Die Motive, Ihnen einen Kredit zu gewähren, unterscheiden sich:

  • Die Banken erzielen ihren Gewinn durch die Zinsen, die Sie bezahlen. Sie interessieren sich nicht dafür, welche Ware Sie bei wem kaufen.
  • Die Händler wollen in erster Linie, dass Sie ihre Ware sofort kaufen, und bieten deshalb einen Ratenkredit als Finanzierungsmöglichkeit an. Die Zinsen sind für sie meist zweitrangig. Deshalb bekommen Sie bei vielen Händlern Ratenkredite zu günstigeren Konditionen als bei Banken.

Vergleichen hilft sparen

Wenn Sie einen Ratenkredit beantragen, entscheidet die Bank, ob und in welcher Höhe sie Ihnen das Darlehen gewährt. Das hängt vor allem von Ihrer Bonität ab – also zum Beispiel davon, ob Sie einen festen Arbeitsvertrag haben und wie hoch Ihr Einkommen ist. Manche Banken verlangen Sicherheiten, andere verzichten darauf. Üblich ist eine sogenannte Lohn- und Gehaltsabtretung, bei der Sie Ihre Lohn- oder Gehaltszahlungen als Sicherheit eintragen lassen.

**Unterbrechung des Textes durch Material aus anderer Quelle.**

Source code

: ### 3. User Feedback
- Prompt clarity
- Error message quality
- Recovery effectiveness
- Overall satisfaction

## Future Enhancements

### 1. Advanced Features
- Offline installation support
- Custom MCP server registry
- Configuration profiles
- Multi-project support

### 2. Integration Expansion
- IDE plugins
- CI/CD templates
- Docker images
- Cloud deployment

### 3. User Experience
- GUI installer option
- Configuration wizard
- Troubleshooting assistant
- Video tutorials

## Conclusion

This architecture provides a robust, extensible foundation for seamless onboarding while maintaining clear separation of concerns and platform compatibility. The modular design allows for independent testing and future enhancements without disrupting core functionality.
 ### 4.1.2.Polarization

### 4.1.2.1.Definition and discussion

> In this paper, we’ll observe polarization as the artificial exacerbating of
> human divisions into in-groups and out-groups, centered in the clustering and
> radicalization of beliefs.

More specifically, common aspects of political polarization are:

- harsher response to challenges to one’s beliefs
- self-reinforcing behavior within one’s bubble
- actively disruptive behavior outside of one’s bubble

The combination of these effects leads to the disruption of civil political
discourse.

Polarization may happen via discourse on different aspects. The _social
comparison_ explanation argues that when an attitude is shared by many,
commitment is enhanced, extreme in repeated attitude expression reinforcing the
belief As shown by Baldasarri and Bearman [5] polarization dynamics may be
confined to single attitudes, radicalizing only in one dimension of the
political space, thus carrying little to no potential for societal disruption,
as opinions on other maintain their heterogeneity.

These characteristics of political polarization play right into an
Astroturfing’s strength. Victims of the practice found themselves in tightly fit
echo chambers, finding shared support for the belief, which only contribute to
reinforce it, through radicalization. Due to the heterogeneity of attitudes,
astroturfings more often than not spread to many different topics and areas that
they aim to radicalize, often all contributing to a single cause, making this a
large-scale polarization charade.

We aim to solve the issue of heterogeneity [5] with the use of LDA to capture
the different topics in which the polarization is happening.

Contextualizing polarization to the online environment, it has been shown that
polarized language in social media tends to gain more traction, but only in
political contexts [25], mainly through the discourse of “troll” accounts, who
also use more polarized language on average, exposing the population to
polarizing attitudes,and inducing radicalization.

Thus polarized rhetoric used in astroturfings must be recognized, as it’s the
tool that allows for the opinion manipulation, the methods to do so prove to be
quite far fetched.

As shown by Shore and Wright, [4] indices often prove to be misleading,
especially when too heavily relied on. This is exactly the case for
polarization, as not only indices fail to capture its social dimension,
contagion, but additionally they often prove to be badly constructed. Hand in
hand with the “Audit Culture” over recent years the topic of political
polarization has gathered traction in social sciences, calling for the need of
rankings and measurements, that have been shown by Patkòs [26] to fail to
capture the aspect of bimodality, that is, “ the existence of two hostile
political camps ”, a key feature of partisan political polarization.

Vergleichen Sie ausführlich die verschiedenen Angebote und prüfen Sie, zu welchen Konditionen Sie ein Darlehen bekommen, bevor Sie sich für einen Ratenkredit entscheiden. Dabei helfen Ihnen die Vergleichs- und Testportale im Internet, zum Beispiel Stiftung Warentest.